Does Social Media Really Help a Cry-for-Help?


shatterrealm asked a question:

When Internet strangers rally together to assure a suicidal person that they are loved and precious, are we really helping? Or are we making things worse by arguing with their depression? Should we simply be referring them to professionals?


Hey dear friend, this is an excellent question that I can’t possibly hope to adequately cover, but I’ll offer a few thoughts on this to consider.


– On one hand, if you can save a life with words, do it. I think it’s absolutely a good idea to press in when someone expresses depression, anywhere, every time, all the time. It might really pull back someone from the edge, even for one more day.

I can’t really stop to evaluate the whole thing on whether it’s real or not, or if it’s really helping. That’s not for me to decide right then. If someone is drowning in a river headed towards a waterfall, I don’t ever want to think, “Am I enabling this person to not learn to swim?” I can think about that later.

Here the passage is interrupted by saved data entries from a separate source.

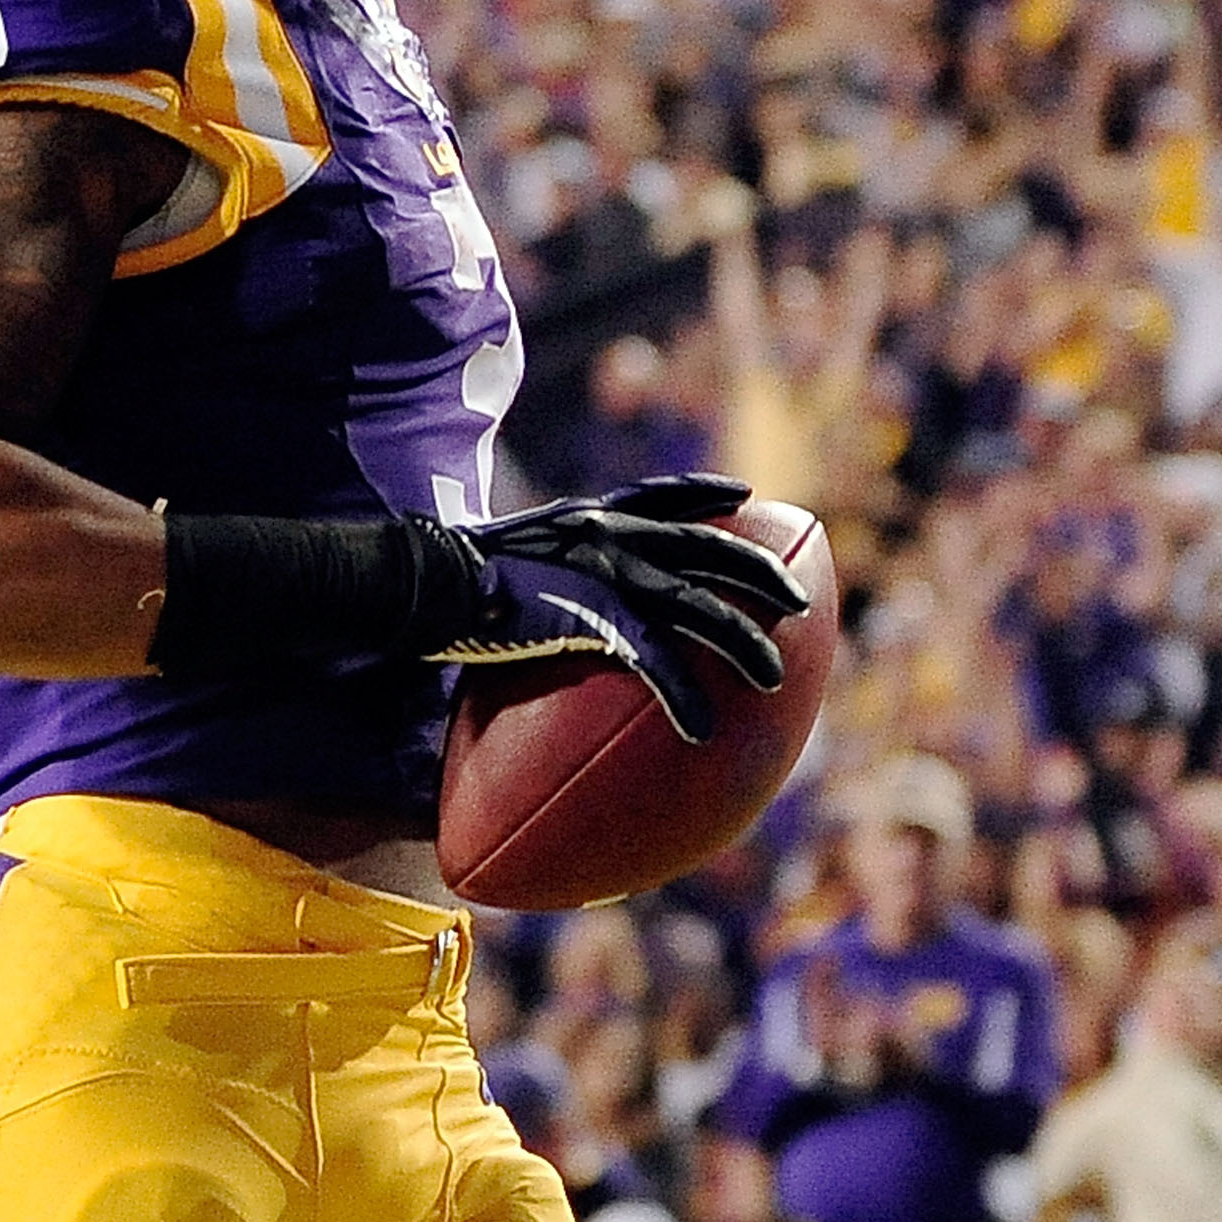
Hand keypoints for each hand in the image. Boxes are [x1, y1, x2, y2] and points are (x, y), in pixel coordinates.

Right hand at [438, 475, 806, 743]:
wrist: (423, 582)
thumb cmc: (449, 580)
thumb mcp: (505, 559)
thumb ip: (538, 571)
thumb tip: (526, 602)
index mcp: (588, 518)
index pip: (659, 495)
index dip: (705, 493)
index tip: (745, 494)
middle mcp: (608, 534)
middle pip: (704, 544)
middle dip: (758, 569)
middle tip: (798, 599)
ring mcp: (606, 572)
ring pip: (698, 605)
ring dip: (743, 642)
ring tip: (773, 679)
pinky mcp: (594, 616)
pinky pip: (656, 660)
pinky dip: (685, 694)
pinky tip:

At this very second, I have to throw a lifeline, or I’ll jump in there myself.


– On the other hand, I’m less sure about how this will work for the long-term. It’s the old dilemma: “Give a person a fish for a day or teach them how to fish for life.”

In the short-term, rallying together online can certainly be helpful for a person who cries-for-help. I’ll be the first one there. But at some point, the online world becomes very limited in truly helping a depressed person. It doesn’t go deep enough, and in some cases, can actually be more harmful.



It’s easy to romanticize the instances where someone gets a million “likes,” but plenty of people cry for help online who go unanswered. What happens then? Does that person go through with their ultimatum? Does a post going viral equate to the person’s value? Do only “popular bloggers” and their friends (aka the social media elite) get likes and comments? And even when tons of people gather, what about the second time? Third time? Tenth time?

I’ve suffered from clinical depression for as long as I can remember, and I can tell you that I’m extremely thankful for social media and how fellow bloggers have rushed in with encouragement. I could never diminish that. At the same time, there’s also a lot of bad advice out there. Bloggers are not your counselors. Depression is so complex that each case needs a different array of therapy, medicine, face-to-face community, and sustainable purpose. So getting help through social media is only one tiny element in a long uphill battle. There’s absolutely no shame for each of us to eventually admit to a friend, “I’m not equipped to offer the help you need. I’ll drive you to the appointment, I’ll go with you to the group, I’ll research more, but I know I’m not enough to answer your every concern.”

There’s also the issue of slacktivism, in which people think they’re helping through social media by clicking “like” or changing a profile picture or drawing an “X” on their hands, but it actually makes us less likely to be helpful in real life (look up the actual study by the University of British Columbia). I know plenty of people who act like they care about mental illness on social media, but they treat their afflicted relatives with resentment. I know how hard this is, because both my uncle and my late grandmother suffered from schizophrenia and we lived in the same house, so I can’t entirely judge those situations. But my guess is that our quick-click culture of instant gratification makes it easier to care about faceless disembodied strangers and then presume that we’ve done our “good deed for the day,” like our quota has been capped, and then there’s no follow-through, both online and in real life with friends and neighbors. Statistically, social media doesn’t make us better in the trenches at ground-level. It turns many of us into shallow basement bloggers instead of rolling up our sleeves with people around us who are suffering within our ten foot radius. What we need is real intimacy for whole healing, and that’s always going to be harder than swiping on a screen.


Somehow, we need to reach out for both the short-term and long-term. It takes longer, it’s tougher, but it’s the only way to really save both a life and a soul. There’s an old story where a doctor kept getting patients with injured legs, and soon discovered all these injuries were related to the same pot-hole in the middle of the street. Of course, the doctor treated each of the individual patients, but he also set out to fix the original source of the problem.

There has to be a way that we can address both the crisis and the undercurrent of depression. It’s not easy. I wish I had a magical formula for the whole thing. One thing I know for sure is that even one person can truly make a difference in another person, no matter how small the gesture, and by God, we’re called to do everything we possibly can to help.

J.S.

3 thoughts on “Does Social Media Really Help a Cry-for-Help?

  1. Do all the good you can, by all the means you can, in all the ways you can, in all the places you can, at all the times you can, to all the people you can, as long as you ever can. – wisely said by John Wesley.

    Thank you for your honesty and this valuable reminder on doing all we can to help someone JS. A coincidence how timely your post was? I think not.